A bit confused about the passport part, didn't we already download our passports ( all pages and cover ) when adding that to our earlier loaded documents? Did you have to use your phone to once again copy all pages of your passport for the new IDV app?


----------



## Richjohn (Oct 17, 2017)

twee said:


> Thanks for your quick reply Richjohn,
> So I don't click on anything at all in regards to my earlier uploaded documents? Just go directly to the photo part?
> Yes, exactly that.
> 
> ...


Answers in red above.

Good luck.


----------



## juhi (Jul 7, 2013)

Thanks Twee to post your doubts as I had exactly the same. Thanks Richjohn for responding it very clearly. 
I just received the invitation and downloaded. waiting for tomorrow to take pics in the day light as we are three applicants(11 yrs and 8 yrs) 

Thanks and Best of luck


----------



## Richjohn (Oct 17, 2017)

juhi said:


> Thanks Twee to post your doubts as I had exactly the same. Thanks Richjohn for responding it very clearly.
> I just received the invitation and downloaded. waiting for tomorrow to take pics in the day light as we are three applicants(11 yrs and 8 yrs)
> 
> Thanks and Best of luck


Good luck.

If there are 3 applicants, it should show their names on the first screen. You then click on the name that you wish to take the photos of, or do whatever for.


----------



## Saqlainasad (Sep 26, 2014)

hi I just wanted to clarify about this post even when you make the payment after completing the SET (M) application, up to that point if you have all 6 months bank statements and payslip will that be enough, or do we have to keep getting new ones until we get an invitation to submit the documents on the UKVCAS app. so if the invitation is after 2 months do we need the latest 2 months payslip and bank statements due tot he 28 day rule?

thanks


----------



## Richjohn (Oct 17, 2017)

Saqlainasad said:


> hi I just wanted to clarify about this post even when you make the payment after completing the SET (M) application, up to that point if you have all 6 months bank statements and payslip will that be enough, or do we have to keep getting new ones until we get an invitation to submit the documents on the UKVCAS app. so if the invitation is after 2 months do we need the latest 2 months payslip and bank statements due tot he 28 day rule?
> 
> thanks


You don't need to submit any documents that arise or are dated AFTER the date you submit the application online. The situation is effectively frozen at the date of submission. (In respect of the date of documents), it is the date of submitting the application that matters not the date you do biometrics. Though you have until the date of biometrics to scan and upload them.


----------



## Saqlainasad (Sep 26, 2014)

Thanks for the reply. Just so I understood that correctly I am going to submit my SET (M) application on Monday.
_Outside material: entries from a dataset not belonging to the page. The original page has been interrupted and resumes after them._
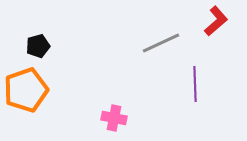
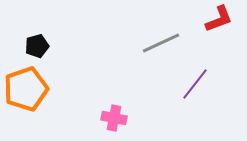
red L-shape: moved 3 px right, 2 px up; rotated 20 degrees clockwise
black pentagon: moved 1 px left
purple line: rotated 40 degrees clockwise
orange pentagon: moved 1 px up
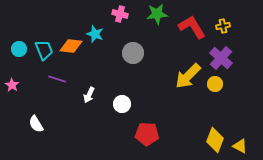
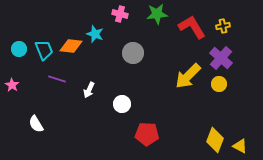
yellow circle: moved 4 px right
white arrow: moved 5 px up
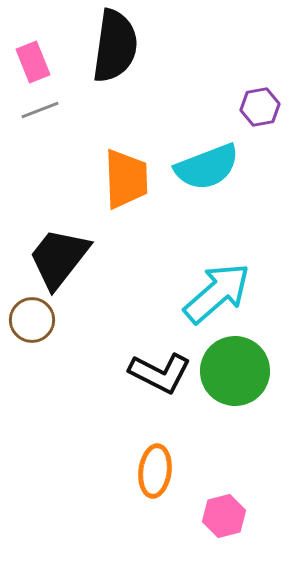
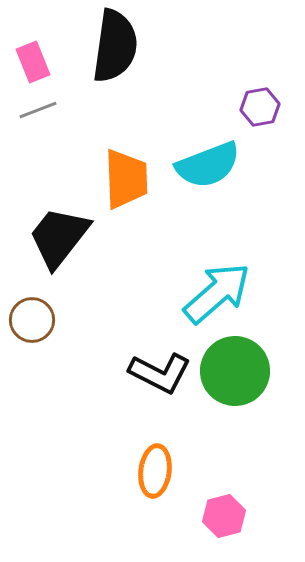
gray line: moved 2 px left
cyan semicircle: moved 1 px right, 2 px up
black trapezoid: moved 21 px up
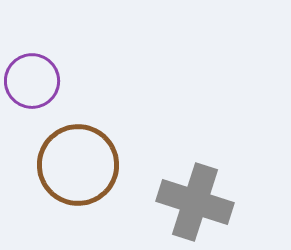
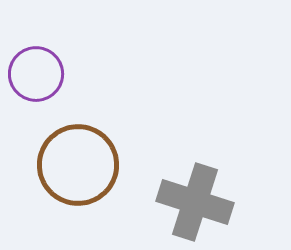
purple circle: moved 4 px right, 7 px up
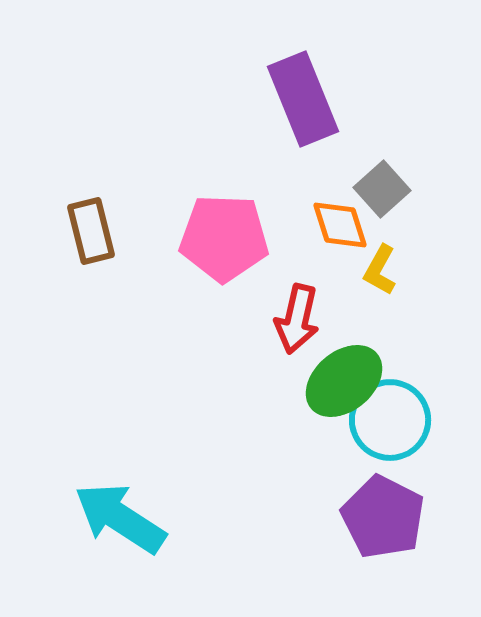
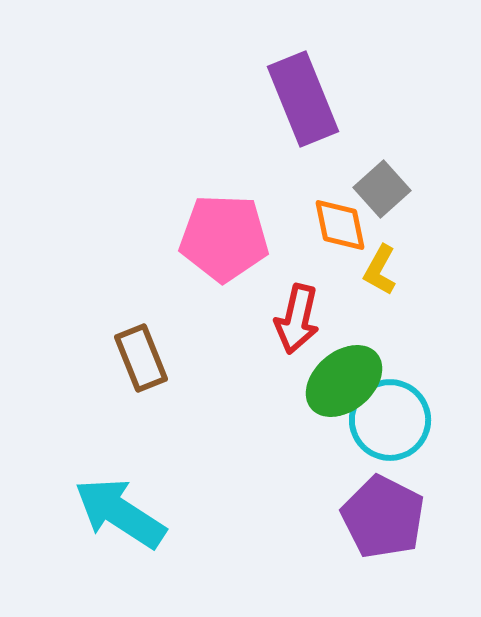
orange diamond: rotated 6 degrees clockwise
brown rectangle: moved 50 px right, 127 px down; rotated 8 degrees counterclockwise
cyan arrow: moved 5 px up
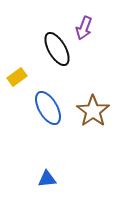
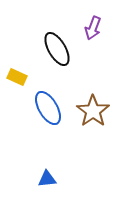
purple arrow: moved 9 px right
yellow rectangle: rotated 60 degrees clockwise
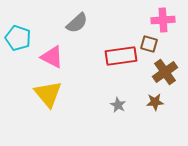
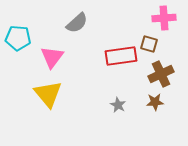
pink cross: moved 1 px right, 2 px up
cyan pentagon: rotated 15 degrees counterclockwise
pink triangle: rotated 40 degrees clockwise
brown cross: moved 4 px left, 2 px down; rotated 10 degrees clockwise
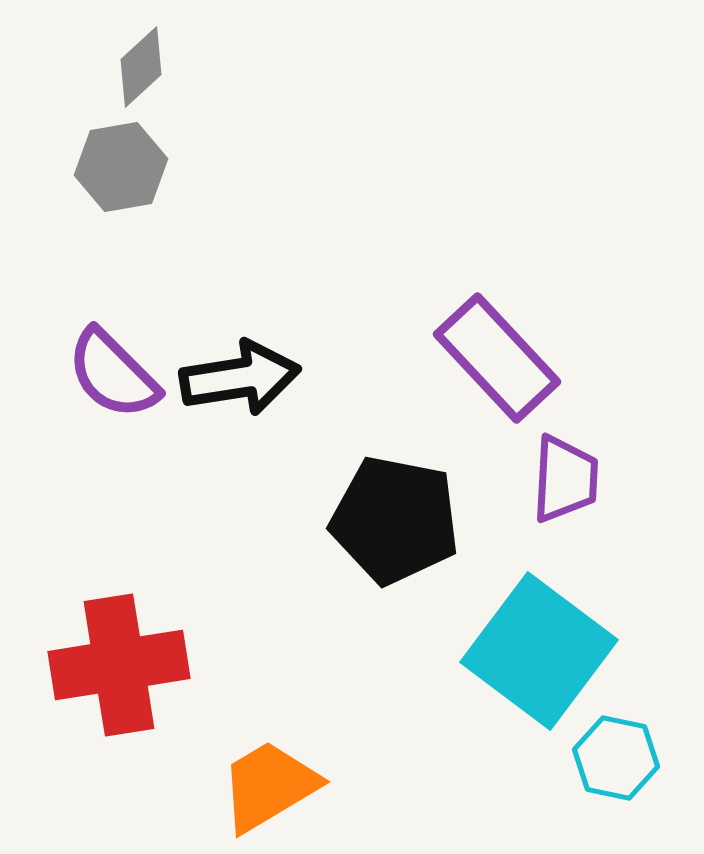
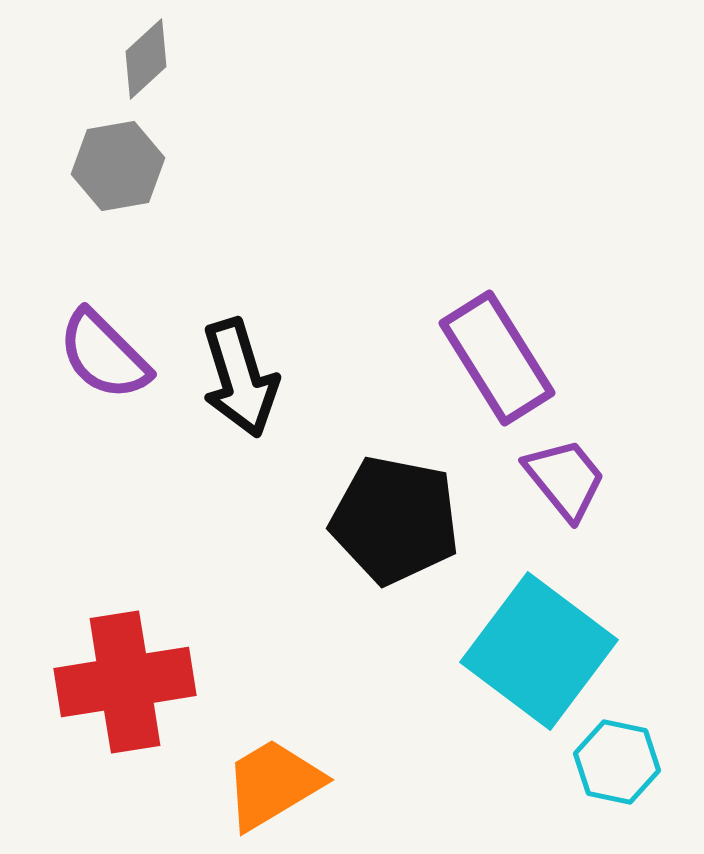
gray diamond: moved 5 px right, 8 px up
gray hexagon: moved 3 px left, 1 px up
purple rectangle: rotated 11 degrees clockwise
purple semicircle: moved 9 px left, 19 px up
black arrow: rotated 82 degrees clockwise
purple trapezoid: rotated 42 degrees counterclockwise
red cross: moved 6 px right, 17 px down
cyan hexagon: moved 1 px right, 4 px down
orange trapezoid: moved 4 px right, 2 px up
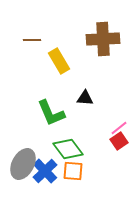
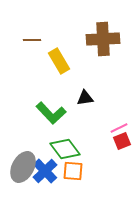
black triangle: rotated 12 degrees counterclockwise
green L-shape: rotated 20 degrees counterclockwise
pink line: rotated 12 degrees clockwise
red square: moved 3 px right; rotated 12 degrees clockwise
green diamond: moved 3 px left
gray ellipse: moved 3 px down
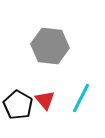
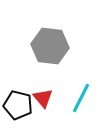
red triangle: moved 2 px left, 2 px up
black pentagon: rotated 16 degrees counterclockwise
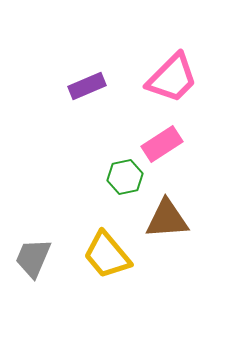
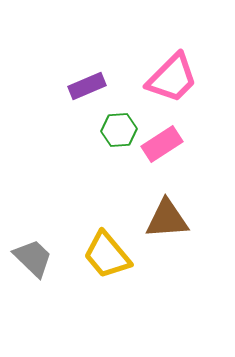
green hexagon: moved 6 px left, 47 px up; rotated 8 degrees clockwise
gray trapezoid: rotated 111 degrees clockwise
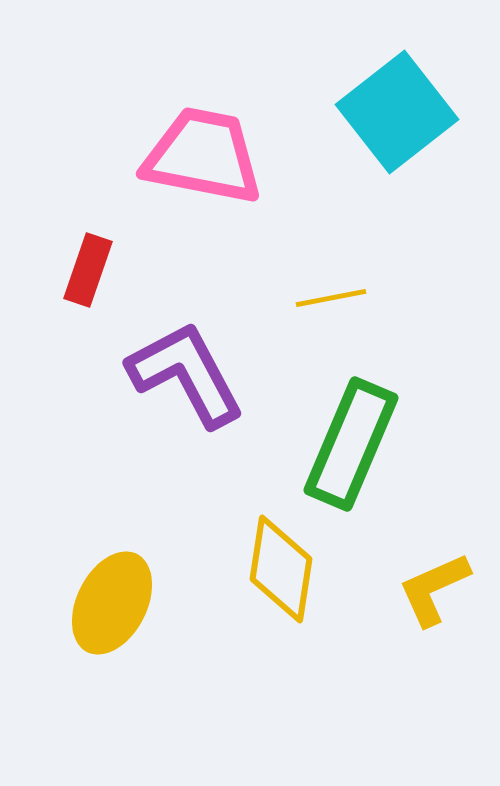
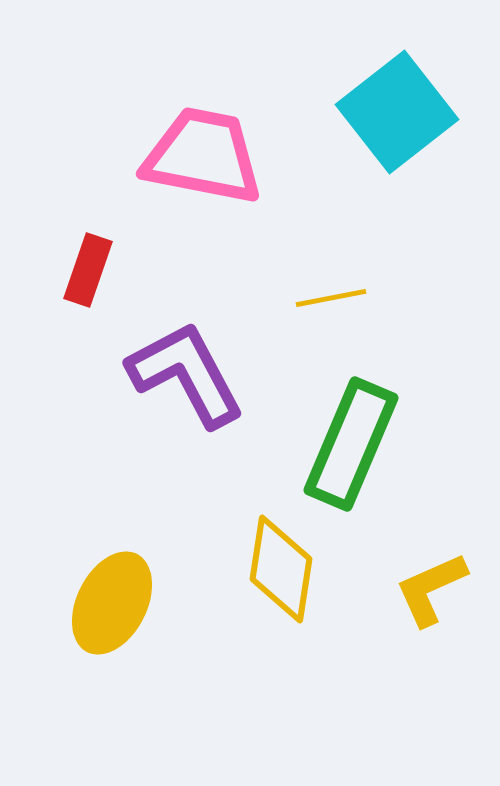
yellow L-shape: moved 3 px left
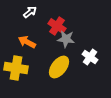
My 6th month payslip and bank statement are for September . even if I get the UKVCAS invite to submit application in November lets say I only need to submit my documents up to September which includes bank statements, payslip and employment letter?


----------



## Richjohn (Oct 17, 2017)

Saqlainasad said:


> Thanks for the reply. Just so I understood that correctly I am going to submit my SET (M) application on Monday. My 6th month payslip and bank statement are for September . even if I get the UKVCAS invite to submit application in November lets say I only need to submit my documents up to September which includes bank statements, payslip and employment letter?


My understanding (gained from other experienced members comments), is that no documents should be dated after the date you submit your online application. 

So if you submit the app on Monday 7th September, no documents should be dated after 7th September. Though it wouldn't matter if any of those documents didn't arrive until a short while later. So, for example, under those circumstances a bank statement or pay slip can be *dated up to, but no later than 7th September*, even though you may not receive it until a week later.


----------